- [Exercise instructions]
1. In the AstraZeneca article, how much will AstraZeneca pay up front for Pearl?
2. Using the AstraZeneca article, say whether each statement agrees with it. Answer yes or no, and quote the words that settle it. (a) Pearl is based in Redwood City, California. (b) After this purchase, AstraZeneca will be ahead of GlaxoSmithKline and Novartis in developing the new type of inhaled drug. (c) COPD affects an estimated 210 million people worldwide.
3. Retype the part of the AstraZeneca article starting at "The acquisition of" and ending at "control, without steroids.".

- [Text section]
The acquisition of the privately held company secures AstraZeneca a position in the emerging market for a new class of lung treatments known as LABA/LAMA drugs that promise improved patient compliance and disease control, without steroids.

Some industry analysts believe that LABA/LAMA inhalers are set to dominate future therapy for chronic obstructive pulmonary disease (COPD), which causes debilitating breathlessness and affects an estimated 210 million people worldwide.

Buying Redwood City, California-based Pearl fills a gap in AstraZeneca's respiratory portfolio, although it will still be behind rivals including GlaxoSmithKline and Novartis in the race to develop the new type of inhaled drug.

AstraZeneca said on Monday it will pay an initial $560 million plus up to $450 million if certain development milestones are hit as well as sales-related payments of up to a further $140 million.

The transaction is an important bet by new chief executive Pascal Soriot, who took over last October, on the British company's respiratory business, which he has identified as a core therapy area.

AstraZeneca's sales and profits are falling as older medicines lose patent protection and the company badly needs new products to replace former big sellers like the antipsychotic Seroquel, which lost exclusivity last year.

- [Entries supplied]
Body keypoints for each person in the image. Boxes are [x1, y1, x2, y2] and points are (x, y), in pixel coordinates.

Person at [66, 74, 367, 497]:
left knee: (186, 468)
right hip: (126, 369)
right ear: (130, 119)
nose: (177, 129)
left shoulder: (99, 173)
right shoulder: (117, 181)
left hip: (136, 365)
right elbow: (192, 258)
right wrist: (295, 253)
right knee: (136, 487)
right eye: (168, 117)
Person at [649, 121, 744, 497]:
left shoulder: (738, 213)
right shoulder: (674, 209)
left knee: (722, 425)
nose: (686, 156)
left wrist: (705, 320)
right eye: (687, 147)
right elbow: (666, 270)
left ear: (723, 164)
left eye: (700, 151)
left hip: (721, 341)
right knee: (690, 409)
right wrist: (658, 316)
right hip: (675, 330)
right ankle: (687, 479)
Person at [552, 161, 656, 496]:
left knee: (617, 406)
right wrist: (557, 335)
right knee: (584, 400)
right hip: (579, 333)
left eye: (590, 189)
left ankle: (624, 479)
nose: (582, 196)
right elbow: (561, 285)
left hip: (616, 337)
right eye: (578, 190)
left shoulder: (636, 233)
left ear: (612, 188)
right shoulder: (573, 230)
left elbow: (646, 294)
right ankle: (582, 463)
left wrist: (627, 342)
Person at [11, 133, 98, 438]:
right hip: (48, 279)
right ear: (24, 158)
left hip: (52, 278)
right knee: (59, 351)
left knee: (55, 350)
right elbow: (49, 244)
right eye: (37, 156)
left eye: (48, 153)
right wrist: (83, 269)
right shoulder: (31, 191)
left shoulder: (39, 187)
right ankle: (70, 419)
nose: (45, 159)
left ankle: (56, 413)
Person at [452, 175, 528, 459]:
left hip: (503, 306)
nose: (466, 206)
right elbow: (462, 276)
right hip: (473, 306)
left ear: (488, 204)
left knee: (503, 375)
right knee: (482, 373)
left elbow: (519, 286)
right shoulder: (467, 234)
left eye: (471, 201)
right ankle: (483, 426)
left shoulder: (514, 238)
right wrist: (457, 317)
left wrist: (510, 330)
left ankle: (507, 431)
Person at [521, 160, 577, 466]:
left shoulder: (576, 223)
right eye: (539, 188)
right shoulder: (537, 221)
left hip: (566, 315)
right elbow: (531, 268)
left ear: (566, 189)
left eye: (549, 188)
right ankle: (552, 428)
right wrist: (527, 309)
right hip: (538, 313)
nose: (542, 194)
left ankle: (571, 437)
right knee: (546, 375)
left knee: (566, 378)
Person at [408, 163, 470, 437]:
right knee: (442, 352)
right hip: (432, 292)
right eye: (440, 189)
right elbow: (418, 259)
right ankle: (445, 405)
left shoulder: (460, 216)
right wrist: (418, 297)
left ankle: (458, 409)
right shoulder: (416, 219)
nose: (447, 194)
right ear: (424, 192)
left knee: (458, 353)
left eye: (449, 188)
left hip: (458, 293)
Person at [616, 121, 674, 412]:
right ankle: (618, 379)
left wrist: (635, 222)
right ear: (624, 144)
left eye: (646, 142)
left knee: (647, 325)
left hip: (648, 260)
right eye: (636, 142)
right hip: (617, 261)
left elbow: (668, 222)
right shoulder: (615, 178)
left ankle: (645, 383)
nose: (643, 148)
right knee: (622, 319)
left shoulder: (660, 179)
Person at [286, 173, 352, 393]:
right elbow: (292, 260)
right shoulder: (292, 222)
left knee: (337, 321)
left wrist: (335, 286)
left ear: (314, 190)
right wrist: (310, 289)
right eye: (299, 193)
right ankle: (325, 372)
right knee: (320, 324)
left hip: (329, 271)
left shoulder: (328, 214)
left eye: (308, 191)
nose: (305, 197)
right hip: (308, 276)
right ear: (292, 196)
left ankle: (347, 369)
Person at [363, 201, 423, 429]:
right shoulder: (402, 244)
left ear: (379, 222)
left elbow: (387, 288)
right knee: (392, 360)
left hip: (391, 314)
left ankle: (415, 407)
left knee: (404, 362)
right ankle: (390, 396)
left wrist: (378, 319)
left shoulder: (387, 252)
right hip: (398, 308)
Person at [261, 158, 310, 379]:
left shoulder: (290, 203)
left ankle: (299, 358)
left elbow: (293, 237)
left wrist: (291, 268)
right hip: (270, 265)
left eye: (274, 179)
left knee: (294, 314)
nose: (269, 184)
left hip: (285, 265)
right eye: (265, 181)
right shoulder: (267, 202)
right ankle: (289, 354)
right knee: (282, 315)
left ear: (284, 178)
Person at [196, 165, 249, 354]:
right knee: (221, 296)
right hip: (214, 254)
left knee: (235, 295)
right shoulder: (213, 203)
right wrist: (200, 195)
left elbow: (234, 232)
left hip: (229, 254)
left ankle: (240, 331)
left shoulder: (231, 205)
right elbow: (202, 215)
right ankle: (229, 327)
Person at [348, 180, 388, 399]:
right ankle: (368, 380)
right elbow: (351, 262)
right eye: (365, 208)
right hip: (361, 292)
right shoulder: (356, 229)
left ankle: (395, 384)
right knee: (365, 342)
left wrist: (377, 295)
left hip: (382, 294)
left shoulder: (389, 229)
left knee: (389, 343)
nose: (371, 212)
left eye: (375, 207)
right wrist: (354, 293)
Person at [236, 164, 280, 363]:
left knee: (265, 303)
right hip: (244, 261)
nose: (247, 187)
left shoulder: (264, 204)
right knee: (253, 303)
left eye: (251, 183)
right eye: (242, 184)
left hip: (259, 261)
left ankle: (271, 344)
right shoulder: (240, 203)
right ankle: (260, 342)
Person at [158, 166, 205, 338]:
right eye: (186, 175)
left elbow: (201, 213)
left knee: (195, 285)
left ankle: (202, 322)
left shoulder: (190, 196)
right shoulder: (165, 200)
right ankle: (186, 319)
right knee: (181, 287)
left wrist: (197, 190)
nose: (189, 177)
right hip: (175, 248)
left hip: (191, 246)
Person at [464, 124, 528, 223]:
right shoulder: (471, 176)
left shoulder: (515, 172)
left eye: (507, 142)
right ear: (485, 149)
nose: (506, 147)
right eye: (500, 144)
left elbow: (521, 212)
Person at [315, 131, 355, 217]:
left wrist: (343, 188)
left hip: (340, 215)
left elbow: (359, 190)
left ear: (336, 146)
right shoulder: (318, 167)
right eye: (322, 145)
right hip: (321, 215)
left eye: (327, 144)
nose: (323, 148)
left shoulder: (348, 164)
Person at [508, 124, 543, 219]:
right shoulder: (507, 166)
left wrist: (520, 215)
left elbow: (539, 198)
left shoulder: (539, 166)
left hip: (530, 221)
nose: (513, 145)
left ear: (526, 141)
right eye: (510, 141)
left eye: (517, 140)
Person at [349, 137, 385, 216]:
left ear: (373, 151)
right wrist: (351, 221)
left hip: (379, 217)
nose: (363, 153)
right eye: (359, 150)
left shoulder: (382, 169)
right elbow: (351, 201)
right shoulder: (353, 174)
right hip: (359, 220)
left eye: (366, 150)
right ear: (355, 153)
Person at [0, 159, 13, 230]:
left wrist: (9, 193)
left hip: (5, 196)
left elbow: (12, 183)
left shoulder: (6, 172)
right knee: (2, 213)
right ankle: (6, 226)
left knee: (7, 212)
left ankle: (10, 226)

- [Answers provided]
1. An initial $560 million.

2.
(a) Yes: "Buying Redwood City, California-based Pearl"
(b) No: "it will still be behind rivals including GlaxoSmithKline and Novartis"
(c) Yes: "affects an estimated 210 million people worldwide"

3.
The acquisition of the privately held company secures AstraZeneca a position in the emerging market for a new class of lung treatments known as LABA/LAMA drugs that promise improved patient compliance and disease control, without steroids.